Step-by-step explanation:
The freezing point depression is a colligative property. We have to find the mass of ethylene glycol that we have to add to 100.0 g of water to change its freezing point from 0.0 °C to -4.3 °C.
The freezing point depression for a solution can be calculated using the following equation:
ΔTf = kf * molality * i
Where ΔTf is the freezing point depression, kf is the freezing point depression constant (it depends on the solvent and for water is 1.86 °C/m), molality is the molality of the solution and i is the Van't Hoff factor.
The Van't Hoff factor represents the number of particles formed when that compound dissolves. In our case the solute is ethylene glycol, a covalent compound, so it won't form ions when dissolved in the water. Then i is equal to 1.
The temperature must change from 0.0 °C to -4.3 °C, then the freezing point depression is 4.3 °C. So we know that:
i = 1 kf = 1.86 °C/m ΔTf = 4.3 °C
We can replace those values in the formula and find the molality of the solution.
ΔTf = kf * molality * i
4.3 °C = 1.86 °C/m * molality * 1
molality = 4.3 °C/(1.86 °C/m)
molality = 2.31 m
Now we can get the moles of ethylene glycol from the definition of the molal concentration. Molality are the moles of solute per kg of solvent.

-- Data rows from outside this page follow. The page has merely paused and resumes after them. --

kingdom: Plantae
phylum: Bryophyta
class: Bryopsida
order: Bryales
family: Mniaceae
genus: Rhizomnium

The mass of water is 100 g.
mass of solvent = 100.0 g * 1 kg/(1000 g)
mass of solvent = 0.100 kg
molality = moles of solute/(mass of solvent in kg)
moles of solute = molality * mass of solvent in kg
moles of solute = 2.31 m * 0.100 kg
moles of solute = 0.231 moles
And finally we can convert the moles of ethylene glycol to grams using its molar mass.
molar mass of C₂H₆O₂ = 62.07 g/mol
mass of C₂H₆O₂ = 0.231 moles * 62.07 g/mol
mass of C₂H₆O₂ = 14.4 g
Answer: 14.4 g of ethylene glycol must be mixed.